Konferansta Ivan Ivanov (Avrupa Roman Bilgi Ofisi) AB , İnes Cedron  (Roman Sekretaryası Vakfı) , Romanya , Sana Lopez Abellan, Ana Oprisan  (Avrupa Romen ağı) Avrupa’daki Romanlerle ilgili tecrübeleri paylaştılar.Üniversiteden sbf adına Prof. Dr. Ayşe Buğra ve Başak Ekim Akkan , Kurumsal Gelişim ve STK Başkanı , AB Türkiye Delegasyonundan Erwan Marteil  , Aile ve Sosyal Politikalar Bakanlığı Aile ve Toplum Hizmetleri Genel Müdürü Ömer Bozova ve Sosyal Yardımlar Genel Müdür Yardımcısı İslam Emiroğlu , Çalışma ve Sosyal Güvenlik Bakanlığı , Çalışma Genel Müdür Yardımcısı Saadettin Akyıl teşhis ve tedaviye yönelik konuşmalarını yaptılar.2 gün süresince interaktif bir toplantıyla katılımcıların görüşlerine başvuruldu.Türkiye’de Roman gerçeği aşağıdaki başlıklarda ele alındı:

o Mekansal vurgu (kafes,dışlanmışlık,kuşatılmışlık,statü,mekansal damgalama v.b )
o Utanma , çekinme duygusu
o Her açıdan kendini belli eden hayata hakim bir belirsizlik
o Toplumda istenmeyen,tercih edilmeyen işler ve romanlar
o Üzerinde anlaşılamayan , ortak olmayan kimlik (roman , abdal , çingene , poşa , dom şıhbızın v.b.)
o Kentsel dönüşümün rantsal paylaşım gibi anlaşılmasından dolayı yansımalar
o Kit lerin azalması , özelleştirme ve istihdama yansımaları ve romanlara etkisi
o Siyasal dışlanma ve potansiyel suç olgusu
o Mekanların sürekli müdahale alması
o Bitmeyen sonu gelmeyen ön yargılar
o Mahallenin sürekli öğrenilmiş çaresizlikle bireyleri yutan ve aşağı çeken gücü
o Niteliksiz,güvencesiz yarını belli olmayan işler
o Eğitime devam etmeme
o Erken evlilikler(15-16)
o Çocukluklarını yaşayamama
o Sosyal yardım odaklı çalışmaları aşmayan yaklaşımlar vb….

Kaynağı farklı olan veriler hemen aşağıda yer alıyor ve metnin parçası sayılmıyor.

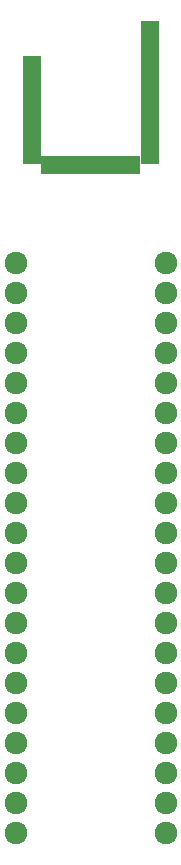
<source format=gts>
G04 #@! TF.FileFunction,Soldermask,Top*
%FSLAX46Y46*%
G04 Gerber Fmt 4.6, Leading zero omitted, Abs format (unit mm)*
G04 Created by KiCad (PCBNEW 4.0.4-stable) date *
%MOMM*%
%LPD*%
G01*
G04 APERTURE LIST*
%ADD10C,0.100000*%
%ADD11R,1.600000X0.900000*%
%ADD12R,0.900000X1.600000*%
%ADD13C,1.924000*%
G04 APERTURE END LIST*
D10*
D11*
X147000000Y-70500000D03*
X147000000Y-71250000D03*
X147000000Y-72000000D03*
X147000000Y-72750000D03*
X147000000Y-73500000D03*
X147000000Y-74250000D03*
X147000000Y-75000000D03*
X147000000Y-75750000D03*
X147000000Y-76500000D03*
X147000000Y-77250000D03*
X147000000Y-78000000D03*
X147000000Y-78750000D03*
D12*
X148250000Y-79300000D03*
X149000000Y-79300000D03*
X149750000Y-79300000D03*
X150500000Y-79300000D03*
X151250000Y-79300000D03*
X152000000Y-79300000D03*
X152750000Y-79300000D03*
X153500000Y-79300000D03*
X154250000Y-79300000D03*
X155000000Y-79300000D03*
X155750000Y-79300000D03*
D11*
X157000000Y-78750000D03*
X157000000Y-78000000D03*
X157000000Y-77250000D03*
X157000000Y-76500000D03*
X157000000Y-75750000D03*
X157000000Y-75000000D03*
X157000000Y-74250000D03*
X157000000Y-73500000D03*
X157000000Y-72750000D03*
X157000000Y-72000000D03*
X157000000Y-71250000D03*
X157000000Y-70500000D03*
X157000000Y-69750000D03*
X157000000Y-69000000D03*
X157000000Y-68250000D03*
X157000000Y-67500000D03*
D13*
X158350000Y-90140000D03*
X158350000Y-92680000D03*
X158350000Y-95220000D03*
X158350000Y-97760000D03*
X158350000Y-100300000D03*
X158350000Y-102840000D03*
X158350000Y-105380000D03*
X158350000Y-107920000D03*
X158350000Y-110460000D03*
X158350000Y-113000000D03*
X158350000Y-115540000D03*
X158350000Y-118080000D03*
X158350000Y-120620000D03*
X158350000Y-123160000D03*
X158350000Y-125700000D03*
X158350000Y-128240000D03*
X158350000Y-130780000D03*
X158350000Y-133320000D03*
X158350000Y-135860000D03*
X145650000Y-135860000D03*
X145650000Y-133320000D03*
X145650000Y-130780000D03*
X145650000Y-128240000D03*
X145650000Y-125700000D03*
X145650000Y-123160000D03*
X145650000Y-120620000D03*
X145650000Y-118080000D03*
X145650000Y-115540000D03*
X145650000Y-113000000D03*
X145650000Y-110460000D03*
X145650000Y-107920000D03*
X145650000Y-105380000D03*
X145650000Y-102840000D03*
X145650000Y-100300000D03*
X145650000Y-97760000D03*
X145650000Y-95220000D03*
X145650000Y-92680000D03*
X145650000Y-90140000D03*
X158350000Y-87600000D03*
X145650000Y-87600000D03*
M02*

</source>
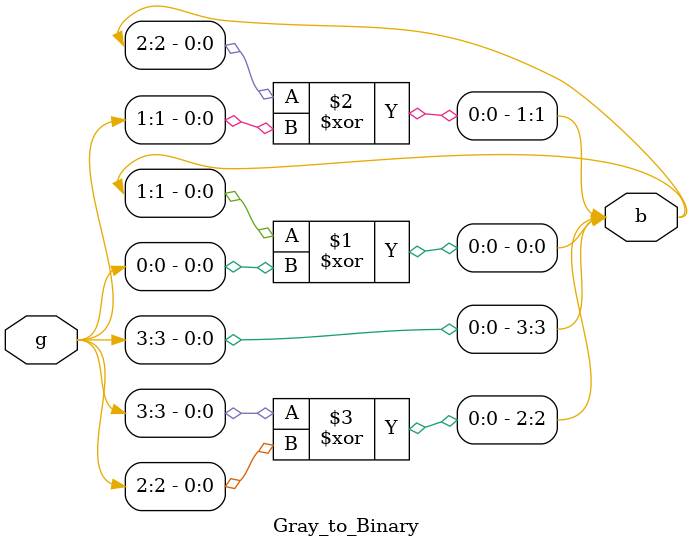
<source format=v>
module Gray_to_Binary(
    input [3:0] g,       // Input Gray code signal
    output [3:0] b       // Output binary signal
);

    xor A1(b[0], b[1], g[0]);   // XOR gate for bit 0
    xor A2(b[1], b[2], g[1]);   // XOR gate for bit 1
    xor A3(b[2], b[3], g[2]);   // XOR gate for bit 2
    buf A4(b[3], g[3]);         // Buffer for bit 3

endmodule

</source>
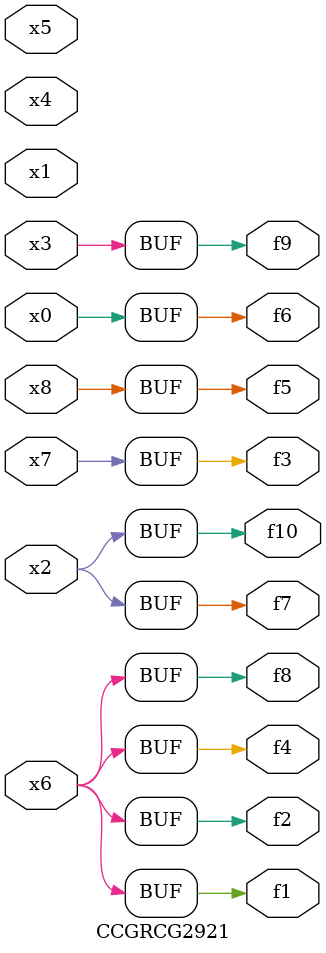
<source format=v>
module CCGRCG2921(
	input x0, x1, x2, x3, x4, x5, x6, x7, x8,
	output f1, f2, f3, f4, f5, f6, f7, f8, f9, f10
);
	assign f1 = x6;
	assign f2 = x6;
	assign f3 = x7;
	assign f4 = x6;
	assign f5 = x8;
	assign f6 = x0;
	assign f7 = x2;
	assign f8 = x6;
	assign f9 = x3;
	assign f10 = x2;
endmodule

</source>
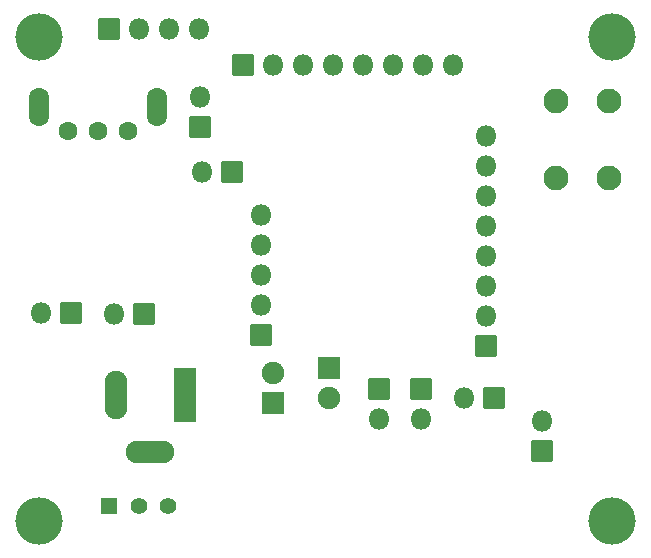
<source format=gbr>
%TF.GenerationSoftware,KiCad,Pcbnew,8.0.3*%
%TF.CreationDate,2024-08-05T20:49:33+08:00*%
%TF.ProjectId,PC_Fan_Control,50435f46-616e-45f4-936f-6e74726f6c2e,v1.0*%
%TF.SameCoordinates,Original*%
%TF.FileFunction,Soldermask,Bot*%
%TF.FilePolarity,Negative*%
%FSLAX46Y46*%
G04 Gerber Fmt 4.6, Leading zero omitted, Abs format (unit mm)*
G04 Created by KiCad (PCBNEW 8.0.3) date 2024-08-05 20:49:33*
%MOMM*%
%LPD*%
G01*
G04 APERTURE LIST*
G04 Aperture macros list*
%AMRoundRect*
0 Rectangle with rounded corners*
0 $1 Rounding radius*
0 $2 $3 $4 $5 $6 $7 $8 $9 X,Y pos of 4 corners*
0 Add a 4 corners polygon primitive as box body*
4,1,4,$2,$3,$4,$5,$6,$7,$8,$9,$2,$3,0*
0 Add four circle primitives for the rounded corners*
1,1,$1+$1,$2,$3*
1,1,$1+$1,$4,$5*
1,1,$1+$1,$6,$7*
1,1,$1+$1,$8,$9*
0 Add four rect primitives between the rounded corners*
20,1,$1+$1,$2,$3,$4,$5,0*
20,1,$1+$1,$4,$5,$6,$7,0*
20,1,$1+$1,$6,$7,$8,$9,0*
20,1,$1+$1,$8,$9,$2,$3,0*%
G04 Aperture macros list end*
%ADD10RoundRect,0.050800X-0.850000X-0.850000X0.850000X-0.850000X0.850000X0.850000X-0.850000X0.850000X0*%
%ADD11O,1.801600X1.801600*%
%ADD12RoundRect,0.050800X0.850000X0.850000X-0.850000X0.850000X-0.850000X-0.850000X0.850000X-0.850000X0*%
%ADD13RoundRect,0.050800X-0.850000X0.850000X-0.850000X-0.850000X0.850000X-0.850000X0.850000X0.850000X0*%
%ADD14C,4.001600*%
%ADD15C,2.101600*%
%ADD16RoundRect,0.050800X0.850000X-0.850000X0.850000X0.850000X-0.850000X0.850000X-0.850000X-0.850000X0*%
%ADD17RoundRect,0.050800X0.900000X-0.900000X0.900000X0.900000X-0.900000X0.900000X-0.900000X-0.900000X0*%
%ADD18C,1.901600*%
%ADD19RoundRect,0.050800X-0.900000X2.200000X-0.900000X-2.200000X0.900000X-2.200000X0.900000X2.200000X0*%
%ADD20O,1.901600X4.101600*%
%ADD21O,4.101600X1.901600*%
%ADD22RoundRect,0.050800X-0.900000X0.900000X-0.900000X-0.900000X0.900000X-0.900000X0.900000X0.900000X0*%
%ADD23RoundRect,0.050800X-0.650000X-0.650000X0.650000X-0.650000X0.650000X0.650000X-0.650000X0.650000X0*%
%ADD24C,1.401600*%
%ADD25C,1.601600*%
%ADD26O,1.701600X3.301600*%
G04 APERTURE END LIST*
D10*
%TO.C,J6*%
X141328500Y-127728400D03*
D11*
X141328500Y-130268400D03*
%TD*%
D12*
%TO.C,JP3*%
X122654500Y-105503400D03*
D11*
X122654500Y-102963400D03*
%TD*%
D13*
%TO.C,JP2*%
X147551500Y-128490400D03*
D11*
X145011500Y-128490400D03*
%TD*%
D10*
%TO.C,J7*%
X137772500Y-127728400D03*
D11*
X137772500Y-130268400D03*
%TD*%
D14*
%TO.C,J3*%
X157535467Y-138890600D03*
%TD*%
%TO.C,J4*%
X109035467Y-138890600D03*
%TD*%
D15*
%TO.C,SW1*%
X157289500Y-103321400D03*
X157289500Y-109821400D03*
X152789500Y-103321400D03*
X152789500Y-109821400D03*
%TD*%
D14*
%TO.C,J1*%
X157535467Y-97890600D03*
%TD*%
D12*
%TO.C,JP1*%
X151610500Y-132940400D03*
D11*
X151610500Y-130400400D03*
%TD*%
D16*
%TO.C,J9*%
X126337500Y-100296400D03*
D11*
X128877500Y-100296400D03*
X131417500Y-100296400D03*
X133957500Y-100296400D03*
X136497500Y-100296400D03*
X139037500Y-100296400D03*
X141577500Y-100296400D03*
X144117500Y-100296400D03*
%TD*%
D17*
%TO.C,D5*%
X128877500Y-128876400D03*
D18*
X128877500Y-126336400D03*
%TD*%
D19*
%TO.C,J5*%
X121384500Y-128236400D03*
D20*
X115584500Y-128236400D03*
D21*
X118384500Y-133036400D03*
%TD*%
D13*
%TO.C,JP6*%
X117955500Y-121378400D03*
D11*
X115415500Y-121378400D03*
%TD*%
D13*
%TO.C,JP4*%
X125326500Y-109313400D03*
D11*
X122786500Y-109313400D03*
%TD*%
D14*
%TO.C,J2*%
X109035467Y-97890600D03*
%TD*%
D22*
%TO.C,D4*%
X133581500Y-125950400D03*
D18*
X133581500Y-128490400D03*
%TD*%
D16*
%TO.C,P1*%
X114915467Y-97248400D03*
D11*
X117455467Y-97248400D03*
X119995467Y-97248400D03*
X122535467Y-97248400D03*
%TD*%
D13*
%TO.C,JP5*%
X111737500Y-121251400D03*
D11*
X109197500Y-121251400D03*
%TD*%
D23*
%TO.C,S1*%
X114987500Y-137634400D03*
D24*
X117487500Y-137634400D03*
X119987500Y-137634400D03*
%TD*%
D12*
%TO.C,J8*%
X146911500Y-124045400D03*
D11*
X146911500Y-121505400D03*
X146911500Y-118965400D03*
X146911500Y-116425400D03*
X146911500Y-113885400D03*
X146911500Y-111345400D03*
X146911500Y-108805400D03*
X146911500Y-106265400D03*
%TD*%
D12*
%TO.C,P2*%
X127861500Y-123156400D03*
D11*
X127861500Y-120616400D03*
X127861500Y-118076400D03*
X127861500Y-115536400D03*
X127861500Y-112996400D03*
%TD*%
D25*
%TO.C,U9*%
X111518500Y-105837400D03*
X114018500Y-105837400D03*
X116518500Y-105837400D03*
D26*
X109018500Y-103837400D03*
X119018500Y-103837400D03*
%TD*%
M02*

</source>
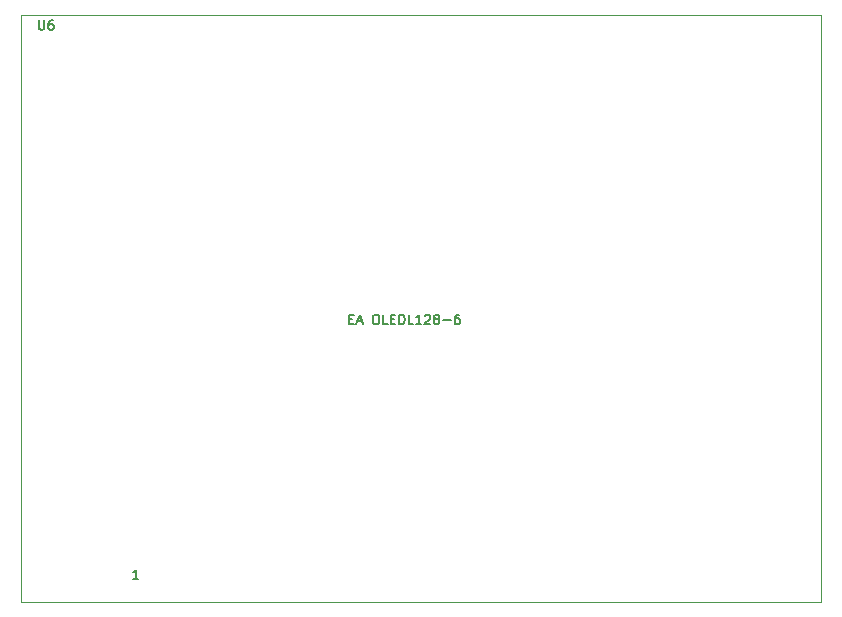
<source format=gbr>
%TF.GenerationSoftware,KiCad,Pcbnew,7.0.10*%
%TF.CreationDate,2025-03-26T19:51:21+01:00*%
%TF.ProjectId,DIC,4449432e-6b69-4636-9164-5f7063625858,rev?*%
%TF.SameCoordinates,Original*%
%TF.FileFunction,Legend,Top*%
%TF.FilePolarity,Positive*%
%FSLAX46Y46*%
G04 Gerber Fmt 4.6, Leading zero omitted, Abs format (unit mm)*
G04 Created by KiCad (PCBNEW 7.0.10) date 2025-03-26 19:51:21*
%MOMM*%
%LPD*%
G01*
G04 APERTURE LIST*
%ADD10C,0.130000*%
%ADD11C,0.100000*%
G04 APERTURE END LIST*
D10*
X13487476Y-12762335D02*
X13487476Y-13409954D01*
X13487476Y-13409954D02*
X13525571Y-13486144D01*
X13525571Y-13486144D02*
X13563666Y-13524240D01*
X13563666Y-13524240D02*
X13639857Y-13562335D01*
X13639857Y-13562335D02*
X13792238Y-13562335D01*
X13792238Y-13562335D02*
X13868428Y-13524240D01*
X13868428Y-13524240D02*
X13906523Y-13486144D01*
X13906523Y-13486144D02*
X13944619Y-13409954D01*
X13944619Y-13409954D02*
X13944619Y-12762335D01*
X14668428Y-12762335D02*
X14516047Y-12762335D01*
X14516047Y-12762335D02*
X14439856Y-12800430D01*
X14439856Y-12800430D02*
X14401761Y-12838525D01*
X14401761Y-12838525D02*
X14325571Y-12952811D01*
X14325571Y-12952811D02*
X14287475Y-13105192D01*
X14287475Y-13105192D02*
X14287475Y-13409954D01*
X14287475Y-13409954D02*
X14325571Y-13486144D01*
X14325571Y-13486144D02*
X14363666Y-13524240D01*
X14363666Y-13524240D02*
X14439856Y-13562335D01*
X14439856Y-13562335D02*
X14592237Y-13562335D01*
X14592237Y-13562335D02*
X14668428Y-13524240D01*
X14668428Y-13524240D02*
X14706523Y-13486144D01*
X14706523Y-13486144D02*
X14744618Y-13409954D01*
X14744618Y-13409954D02*
X14744618Y-13219478D01*
X14744618Y-13219478D02*
X14706523Y-13143287D01*
X14706523Y-13143287D02*
X14668428Y-13105192D01*
X14668428Y-13105192D02*
X14592237Y-13067097D01*
X14592237Y-13067097D02*
X14439856Y-13067097D01*
X14439856Y-13067097D02*
X14363666Y-13105192D01*
X14363666Y-13105192D02*
X14325571Y-13143287D01*
X14325571Y-13143287D02*
X14287475Y-13219478D01*
X21912049Y-60094335D02*
X21454906Y-60094335D01*
X21683478Y-60094335D02*
X21683478Y-59294335D01*
X21683478Y-59294335D02*
X21607287Y-59408620D01*
X21607287Y-59408620D02*
X21531097Y-59484811D01*
X21531097Y-59484811D02*
X21454906Y-59522906D01*
X39773002Y-38075287D02*
X40039668Y-38075287D01*
X40153954Y-38494335D02*
X39773002Y-38494335D01*
X39773002Y-38494335D02*
X39773002Y-37694335D01*
X39773002Y-37694335D02*
X40153954Y-37694335D01*
X40458716Y-38265763D02*
X40839669Y-38265763D01*
X40382526Y-38494335D02*
X40649193Y-37694335D01*
X40649193Y-37694335D02*
X40915859Y-38494335D01*
X41944431Y-37694335D02*
X42096812Y-37694335D01*
X42096812Y-37694335D02*
X42173002Y-37732430D01*
X42173002Y-37732430D02*
X42249193Y-37808620D01*
X42249193Y-37808620D02*
X42287288Y-37961001D01*
X42287288Y-37961001D02*
X42287288Y-38227668D01*
X42287288Y-38227668D02*
X42249193Y-38380049D01*
X42249193Y-38380049D02*
X42173002Y-38456240D01*
X42173002Y-38456240D02*
X42096812Y-38494335D01*
X42096812Y-38494335D02*
X41944431Y-38494335D01*
X41944431Y-38494335D02*
X41868240Y-38456240D01*
X41868240Y-38456240D02*
X41792050Y-38380049D01*
X41792050Y-38380049D02*
X41753954Y-38227668D01*
X41753954Y-38227668D02*
X41753954Y-37961001D01*
X41753954Y-37961001D02*
X41792050Y-37808620D01*
X41792050Y-37808620D02*
X41868240Y-37732430D01*
X41868240Y-37732430D02*
X41944431Y-37694335D01*
X43011097Y-38494335D02*
X42630145Y-38494335D01*
X42630145Y-38494335D02*
X42630145Y-37694335D01*
X43277764Y-38075287D02*
X43544430Y-38075287D01*
X43658716Y-38494335D02*
X43277764Y-38494335D01*
X43277764Y-38494335D02*
X43277764Y-37694335D01*
X43277764Y-37694335D02*
X43658716Y-37694335D01*
X44001574Y-38494335D02*
X44001574Y-37694335D01*
X44001574Y-37694335D02*
X44192050Y-37694335D01*
X44192050Y-37694335D02*
X44306336Y-37732430D01*
X44306336Y-37732430D02*
X44382526Y-37808620D01*
X44382526Y-37808620D02*
X44420621Y-37884811D01*
X44420621Y-37884811D02*
X44458717Y-38037192D01*
X44458717Y-38037192D02*
X44458717Y-38151478D01*
X44458717Y-38151478D02*
X44420621Y-38303859D01*
X44420621Y-38303859D02*
X44382526Y-38380049D01*
X44382526Y-38380049D02*
X44306336Y-38456240D01*
X44306336Y-38456240D02*
X44192050Y-38494335D01*
X44192050Y-38494335D02*
X44001574Y-38494335D01*
X45182526Y-38494335D02*
X44801574Y-38494335D01*
X44801574Y-38494335D02*
X44801574Y-37694335D01*
X45868240Y-38494335D02*
X45411097Y-38494335D01*
X45639669Y-38494335D02*
X45639669Y-37694335D01*
X45639669Y-37694335D02*
X45563478Y-37808620D01*
X45563478Y-37808620D02*
X45487288Y-37884811D01*
X45487288Y-37884811D02*
X45411097Y-37922906D01*
X46173002Y-37770525D02*
X46211098Y-37732430D01*
X46211098Y-37732430D02*
X46287288Y-37694335D01*
X46287288Y-37694335D02*
X46477764Y-37694335D01*
X46477764Y-37694335D02*
X46553955Y-37732430D01*
X46553955Y-37732430D02*
X46592050Y-37770525D01*
X46592050Y-37770525D02*
X46630145Y-37846716D01*
X46630145Y-37846716D02*
X46630145Y-37922906D01*
X46630145Y-37922906D02*
X46592050Y-38037192D01*
X46592050Y-38037192D02*
X46134907Y-38494335D01*
X46134907Y-38494335D02*
X46630145Y-38494335D01*
X47087288Y-38037192D02*
X47011098Y-37999097D01*
X47011098Y-37999097D02*
X46973003Y-37961001D01*
X46973003Y-37961001D02*
X46934907Y-37884811D01*
X46934907Y-37884811D02*
X46934907Y-37846716D01*
X46934907Y-37846716D02*
X46973003Y-37770525D01*
X46973003Y-37770525D02*
X47011098Y-37732430D01*
X47011098Y-37732430D02*
X47087288Y-37694335D01*
X47087288Y-37694335D02*
X47239669Y-37694335D01*
X47239669Y-37694335D02*
X47315860Y-37732430D01*
X47315860Y-37732430D02*
X47353955Y-37770525D01*
X47353955Y-37770525D02*
X47392050Y-37846716D01*
X47392050Y-37846716D02*
X47392050Y-37884811D01*
X47392050Y-37884811D02*
X47353955Y-37961001D01*
X47353955Y-37961001D02*
X47315860Y-37999097D01*
X47315860Y-37999097D02*
X47239669Y-38037192D01*
X47239669Y-38037192D02*
X47087288Y-38037192D01*
X47087288Y-38037192D02*
X47011098Y-38075287D01*
X47011098Y-38075287D02*
X46973003Y-38113382D01*
X46973003Y-38113382D02*
X46934907Y-38189573D01*
X46934907Y-38189573D02*
X46934907Y-38341954D01*
X46934907Y-38341954D02*
X46973003Y-38418144D01*
X46973003Y-38418144D02*
X47011098Y-38456240D01*
X47011098Y-38456240D02*
X47087288Y-38494335D01*
X47087288Y-38494335D02*
X47239669Y-38494335D01*
X47239669Y-38494335D02*
X47315860Y-38456240D01*
X47315860Y-38456240D02*
X47353955Y-38418144D01*
X47353955Y-38418144D02*
X47392050Y-38341954D01*
X47392050Y-38341954D02*
X47392050Y-38189573D01*
X47392050Y-38189573D02*
X47353955Y-38113382D01*
X47353955Y-38113382D02*
X47315860Y-38075287D01*
X47315860Y-38075287D02*
X47239669Y-38037192D01*
X47734908Y-38189573D02*
X48344432Y-38189573D01*
X49068241Y-37694335D02*
X48915860Y-37694335D01*
X48915860Y-37694335D02*
X48839669Y-37732430D01*
X48839669Y-37732430D02*
X48801574Y-37770525D01*
X48801574Y-37770525D02*
X48725384Y-37884811D01*
X48725384Y-37884811D02*
X48687288Y-38037192D01*
X48687288Y-38037192D02*
X48687288Y-38341954D01*
X48687288Y-38341954D02*
X48725384Y-38418144D01*
X48725384Y-38418144D02*
X48763479Y-38456240D01*
X48763479Y-38456240D02*
X48839669Y-38494335D01*
X48839669Y-38494335D02*
X48992050Y-38494335D01*
X48992050Y-38494335D02*
X49068241Y-38456240D01*
X49068241Y-38456240D02*
X49106336Y-38418144D01*
X49106336Y-38418144D02*
X49144431Y-38341954D01*
X49144431Y-38341954D02*
X49144431Y-38151478D01*
X49144431Y-38151478D02*
X49106336Y-38075287D01*
X49106336Y-38075287D02*
X49068241Y-38037192D01*
X49068241Y-38037192D02*
X48992050Y-37999097D01*
X48992050Y-37999097D02*
X48839669Y-37999097D01*
X48839669Y-37999097D02*
X48763479Y-38037192D01*
X48763479Y-38037192D02*
X48725384Y-38075287D01*
X48725384Y-38075287D02*
X48687288Y-38151478D01*
D11*
%TO.C,U6*%
X11947000Y-12299000D02*
X79747000Y-12299000D01*
X11947000Y-61999000D02*
X11947000Y-12299000D01*
X11947000Y-61999000D02*
X79747000Y-61999000D01*
X79747000Y-12299000D02*
X79747000Y-61999000D01*
%TD*%
M02*

</source>
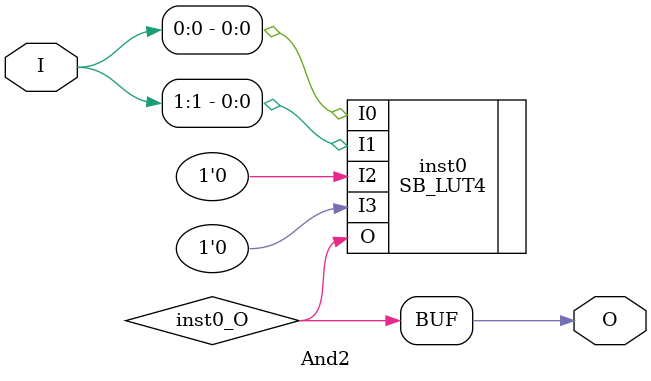
<source format=v>
module And2 (input [1:0] I, output  O);
wire  inst0_O;
SB_LUT4 #(.LUT_INIT(16'h8888)) inst0 (.I0(I[0]), .I1(I[1]), .I2(1'b0), .I3(1'b0), .O(inst0_O));
assign O = inst0_O;
endmodule


</source>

Liste uzayıp gidiyor.Yukarıdaki konuları eğitim , istihdam , barınma , sağlık , mekansal , sosyolojik , psikolojik açılardan ele alıp çalışmak gerekiyor.
Tabii ki çözüm önerileri de sıralandı.Romanların yaşadığı sorunlar kuşak aşan , eski ve köklü olduğu çözümü için kararlılık , sabır ve zaman  istiyor. Çözüme yönelik adımlarda ; zihinsel restorasyonun başa alındığı , Hak temelli , yardımın destek şekliyle işin uzmanlarınca sunulduğu , mekanları dönüştürerek değil rehabilite ederek , toplumu çözüm sürecine katarak devlet-yerel yöetim-stk birlikteliğiyle yürümenin öneminin altı çizildi.

Uzun sürecek bu yolda atılacak ilk adımlardan birisinin romanların örgütlü toplum olması gerekliliğidir. Kendi taleplerini bizzat örgütlü şeklide dillendirecek , çözüm önerilerini arayacak, bulacak ve bu konulardaki sinerjiyi -kimseden beklemeden- kendilerinin oluşturabildiği güçlü STK oluşturmaları ilk zorunluluk olarak ortaya çıktı.Yani bu işin bir sahibi olursa sürecin daha hızlı yürüyeceği muhakkak.

Aslında Konya Yeni Mahalleden Mehmet talepleri çok güzel özetliyor.Hayatta en büyük özlemini şöyle dile getiriyor: ‘Sabahleyin erken kalksam da ya Allah ya Muhammed desem de işe gitsem , işe gitsem de elimin yağ yapasıyla gelsem banyoya girsem temizliğimi yapsam da şöyle evimin önüne otursam  ,  hanımıma desem bana bi çay demle gel de şuraya içelim…’ Mehmet çok şey istemiyor aslında.

Özellikle edRom’a böyle bir çalışmaya öncülük ettiği ve sbf ye de konuyu masaya taşıdığı için yürekten teşekkür ediyorum.
Başlamak bitirmenin yarısıdır.Yeni mahalle muhtarı Ali Hakikat’le Konya’ya birlikte döndük. Havaalanı ve uçakta sonuçları paylaştığımız Ali Bey süreçten oldukça ümitli görünüyordu.’Sen gözlerindeki ışıktan belli olan bu çözüm inanç ve ümidini mahalleye yayabilirsen bu iş olur Muhtar’ dedim.
Ali Hakikat’le birlikte biz ; ilerlemek ve sonuca ulaşmak için zaman ve sabır isteyen bu tünelin ucunda ışığı gördük. Şehirde yaşayan ve herkesi ilgilendiren kuşak aşan bu sorunlar ve çözümleri konusunda siz okuyucularımı çözümün başladığı konusunda müjdelemek istedim.